If this is what failure looks like, then it’s not such an ugly picture.
Her hair is sticking up all over the place, makeup is smudged around her eyes, or maybe it’s just dark circles from sleepless, toss-and-turn nights waiting for me.
Yeah, right.
“Been taking good care of yourself, I see.” Talking to her hasn’t always been like smoke signals in the dark. Once we spoke the same language, inscribed from an alphabet no one else understood.
She exhales and I swear I can hear cigarette ashes grinding in her throat. One eyebrow raises and a puff of smoke escapes lips I pray are chapped from the cold. Before she replies, empires rise and fall, the oceans erode a new continent; perhaps the entire ******* human race is gone.
“You’re not exactly the picture of health either, sweetheart.”

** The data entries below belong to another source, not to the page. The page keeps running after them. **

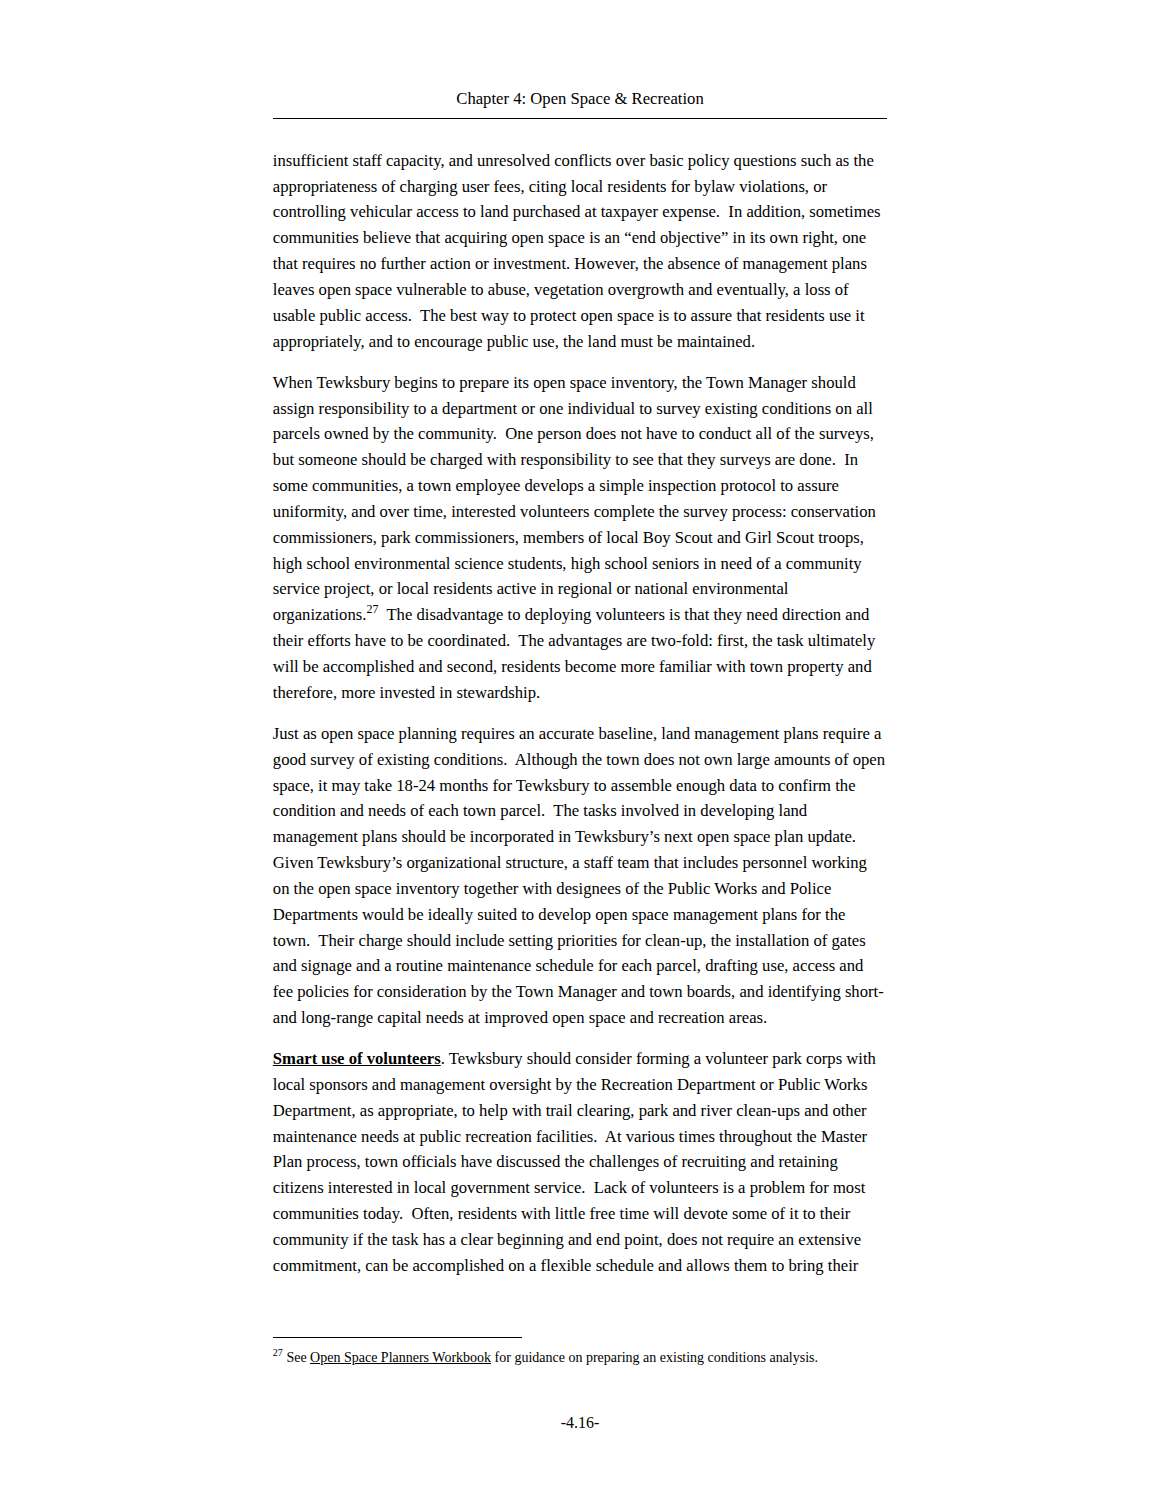Chapter 4: Open Space & Recreation
insufficient staff capacity, and unresolved conflicts over basic policy questions such as the appropriateness of charging user fees, citing local residents for bylaw violations, or controlling vehicular access to land purchased at taxpayer expense. In addition, sometimes communities believe that acquiring open space is an “end objective” in its own right, one that requires no further action or investment. However, the absence of management plans leaves open space vulnerable to abuse, vegetation overgrowth and eventually, a loss of usable public access. The best way to protect open space is to assure that residents use it appropriately, and to encourage public use, the land must be maintained.
When Tewksbury begins to prepare its open space inventory, the Town Manager should assign responsibility to a department or one individual to survey existing conditions on all parcels owned by the community. One person does not have to conduct all of the surveys, but someone should be charged with responsibility to see that they surveys are done. In some communities, a town employee develops a simple inspection protocol to assure uniformity, and over time, interested volunteers complete the survey process: conservation commissioners, park commissioners, members of local Boy Scout and Girl Scout troops, high school environmental science students, high school seniors in need of a community service project, or local residents active in regional or national environmental organizations.27 The disadvantage to deploying volunteers is that they need direction and their efforts have to be coordinated. The advantages are two-fold: first, the task ultimately will be accomplished and second, residents become more familiar with town property and therefore, more invested in stewardship.
Just as open space planning requires an accurate baseline, land management plans require a good survey of existing conditions. Although the town does not own large amounts of open space, it may take 18-24 months for Tewksbury to assemble enough data to confirm the condition and needs of each town parcel. The tasks involved in developing land management plans should be incorporated in Tewksbury’s next open space plan update. Given Tewksbury’s organizational structure, a staff team that includes personnel working on the open space inventory together with designees of the Public Works and Police Departments would be ideally suited to develop open space management plans for the town. Their charge should include setting priorities for clean-up, the installation of gates and signage and a routine maintenance schedule for each parcel, drafting use, access and fee policies for consideration by the Town Manager and town boards, and identifying short- and long-range capital needs at improved open space and recreation areas.
Smart use of volunteers. Tewksbury should consider forming a volunteer park corps with local sponsors and management oversight by the Recreation Department or Public Works Department, as appropriate, to help with trail clearing, park and river clean-ups and other maintenance needs at public recreation facilities. At various times throughout the Master Plan process, town officials have discussed the challenges of recruiting and retaining citizens interested in local government service. Lack of volunteers is a problem for most communities today. Often, residents with little free time will devote some of it to their community if the task has a clear beginning and end point, does not require an extensive commitment, can be accomplished on a flexible schedule and allows them to bring their
27 See Open Space Planners Workbook for guidance on preparing an existing conditions analysis.
-4.16-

Her sarcasm is like a comma, and I learned to read long enough ago that I don’t really see it, but I understand its weight. Reliefreliefrelief rushes through me fast enough to make my head spin, a bit like swallowing the first sip of *****; painful. But no so much so that I couldn’t see getting used to it, eventually.
The future looks like nicotine kisses and nights where one of us whispers, “I’m lost, lostlostlost.” and one of us replies “Look up, please, look up. You’re home.”
She smiles and I realize I’m as close to forgiven as I’ll ever get this time around.